Telmatobius mendelsoni
- Conservation status: Critically endangered, possibly extinct (IUCN 3.1)

Scientific classification
- Kingdom: Animalia
- Phylum: Chordata
- Class: Amphibia
- Order: Anura
- Family: Telmatobiidae
- Genus: Telmatobius
- Species: T. mendelsoni
- Binomial name: Telmatobius mendelsoni De la Riva, Trueb, and Duellman, 2012

= Telmatobius mendelsoni =

- Authority: De la Riva, Trueb, and Duellman, 2012
- Conservation status: PE

Species of frog

Telmatobius mendelsoni is a species of frog in the family Telmatobiidae. It was endemic to Peru.

==Description==
This frog had unusual ossification.

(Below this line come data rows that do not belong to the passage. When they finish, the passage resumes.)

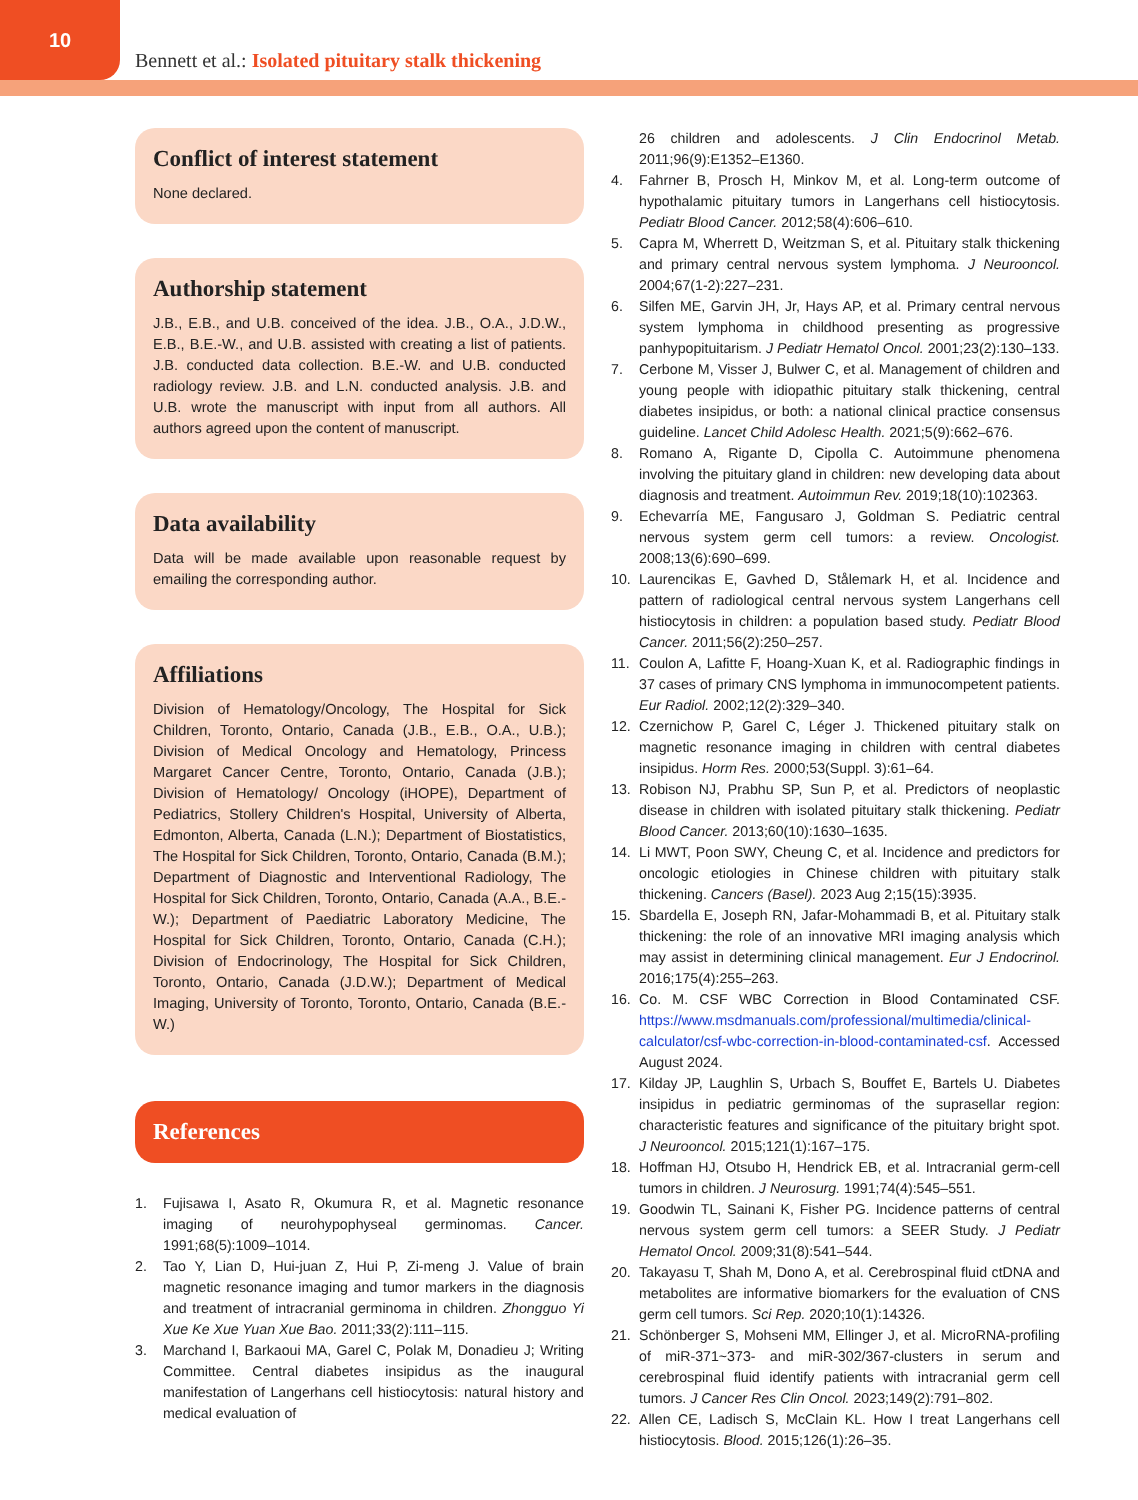10
Bennett et al.: Isolated pituitary stalk thickening
Conflict of interest statement
None declared.
Authorship statement
J.B., E.B., and U.B. conceived of the idea. J.B., O.A., J.D.W., E.B., B.E.-W., and U.B. assisted with creating a list of patients. J.B. conducted data collection. B.E.-W. and U.B. conducted radiology review. J.B. and L.N. conducted analysis. J.B. and U.B. wrote the manuscript with input from all authors. All authors agreed upon the content of manuscript.
Data availability
Data will be made available upon reasonable request by emailing the corresponding author.
Affiliations
Division of Hematology/Oncology, The Hospital for Sick Children, Toronto, Ontario, Canada (J.B., E.B., O.A., U.B.); Division of Medical Oncology and Hematology, Princess Margaret Cancer Centre, Toronto, Ontario, Canada (J.B.); Division of Hematology/ Oncology (iHOPE), Department of Pediatrics, Stollery Children's Hospital, University of Alberta, Edmonton, Alberta, Canada (L.N.); Department of Biostatistics, The Hospital for Sick Children, Toronto, Ontario, Canada (B.M.); Department of Diagnostic and Interventional Radiology, The Hospital for Sick Children, Toronto, Ontario, Canada (A.A., B.E.-W.); Department of Paediatric Laboratory Medicine, The Hospital for Sick Children, Toronto, Ontario, Canada (C.H.); Division of Endocrinology, The Hospital for Sick Children, Toronto, Ontario, Canada (J.D.W.); Department of Medical Imaging, University of Toronto, Toronto, Ontario, Canada (B.E.-W.)
References
1. Fujisawa I, Asato R, Okumura R, et al. Magnetic resonance imaging of neurohypophyseal germinomas. Cancer. 1991;68(5):1009–1014.
2. Tao Y, Lian D, Hui-juan Z, Hui P, Zi-meng J. Value of brain magnetic resonance imaging and tumor markers in the diagnosis and treatment of intracranial germinoma in children. Zhongguo Yi Xue Ke Xue Yuan Xue Bao. 2011;33(2):111–115.
3. Marchand I, Barkaoui MA, Garel C, Polak M, Donadieu J; Writing Committee. Central diabetes insipidus as the inaugural manifestation of Langerhans cell histiocytosis: natural history and medical evaluation of
26 children and adolescents. J Clin Endocrinol Metab. 2011;96(9):E1352–E1360.
4. Fahrner B, Prosch H, Minkov M, et al. Long-term outcome of hypothalamic pituitary tumors in Langerhans cell histiocytosis. Pediatr Blood Cancer. 2012;58(4):606–610.
5. Capra M, Wherrett D, Weitzman S, et al. Pituitary stalk thickening and primary central nervous system lymphoma. J Neurooncol. 2004;67(1-2):227–231.
6. Silfen ME, Garvin JH, Jr, Hays AP, et al. Primary central nervous system lymphoma in childhood presenting as progressive panhypopituitarism. J Pediatr Hematol Oncol. 2001;23(2):130–133.
7. Cerbone M, Visser J, Bulwer C, et al. Management of children and young people with idiopathic pituitary stalk thickening, central diabetes insipidus, or both: a national clinical practice consensus guideline. Lancet Child Adolesc Health. 2021;5(9):662–676.
8. Romano A, Rigante D, Cipolla C. Autoimmune phenomena involving the pituitary gland in children: new developing data about diagnosis and treatment. Autoimmun Rev. 2019;18(10):102363.
9. Echevarría ME, Fangusaro J, Goldman S. Pediatric central nervous system germ cell tumors: a review. Oncologist. 2008;13(6):690–699.
10. Laurencikas E, Gavhed D, Stålemark H, et al. Incidence and pattern of radiological central nervous system Langerhans cell histiocytosis in children: a population based study. Pediatr Blood Cancer. 2011;56(2):250–257.
11. Coulon A, Lafitte F, Hoang-Xuan K, et al. Radiographic findings in 37 cases of primary CNS lymphoma in immunocompetent patients. Eur Radiol. 2002;12(2):329–340.
12. Czernichow P, Garel C, Léger J. Thickened pituitary stalk on magnetic resonance imaging in children with central diabetes insipidus. Horm Res. 2000;53(Suppl. 3):61–64.
13. Robison NJ, Prabhu SP, Sun P, et al. Predictors of neoplastic disease in children with isolated pituitary stalk thickening. Pediatr Blood Cancer. 2013;60(10):1630–1635.
14. Li MWT, Poon SWY, Cheung C, et al. Incidence and predictors for oncologic etiologies in Chinese children with pituitary stalk thickening. Cancers (Basel). 2023 Aug 2;15(15):3935.
15. Sbardella E, Joseph RN, Jafar-Mohammadi B, et al. Pituitary stalk thickening: the role of an innovative MRI imaging analysis which may assist in determining clinical management. Eur J Endocrinol. 2016;175(4):255–263.
16. Co. M. CSF WBC Correction in Blood Contaminated CSF. https://www.msdmanuals.com/professional/multimedia/clinical-calculator/csf-wbc-correction-in-blood-contaminated-csf. Accessed August 2024.
17. Kilday JP, Laughlin S, Urbach S, Bouffet E, Bartels U. Diabetes insipidus in pediatric germinomas of the suprasellar region: characteristic features and significance of the pituitary bright spot. J Neurooncol. 2015;121(1):167–175.
18. Hoffman HJ, Otsubo H, Hendrick EB, et al. Intracranial germ-cell tumors in children. J Neurosurg. 1991;74(4):545–551.
19. Goodwin TL, Sainani K, Fisher PG. Incidence patterns of central nervous system germ cell tumors: a SEER Study. J Pediatr Hematol Oncol. 2009;31(8):541–544.
20. Takayasu T, Shah M, Dono A, et al. Cerebrospinal fluid ctDNA and metabolites are informative biomarkers for the evaluation of CNS germ cell tumors. Sci Rep. 2020;10(1):14326.
21. Schönberger S, Mohseni MM, Ellinger J, et al. MicroRNA-profiling of miR-371~373- and miR-302/367-clusters in serum and cerebrospinal fluid identify patients with intracranial germ cell tumors. J Cancer Res Clin Oncol. 2023;149(2):791–802.
22. Allen CE, Ladisch S, McClain KL. How I treat Langerhans cell histiocytosis. Blood. 2015;126(1):26–35.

It had a longer jaw than other frogs in Telmatobius and more ossification inside its skill, giving it fewer fontanelle than is typical for frogs.

==Home==
Scientists found this frog next to roads and in streams in forests high in the mountains. Scientists found the frog in the water plants and under rocks. The scientists saw the frog 2400 meters above sea level.

The frog lives in at least one protected place, Manu National Park.

==Threats==
The IUCN classifies this frog as critically endangered and possibly extinct. It was last seen in 1984. Because of the precipitous decline in this population, scientists believe the frogs may have been killed by the fungal disease chytridiomycosis.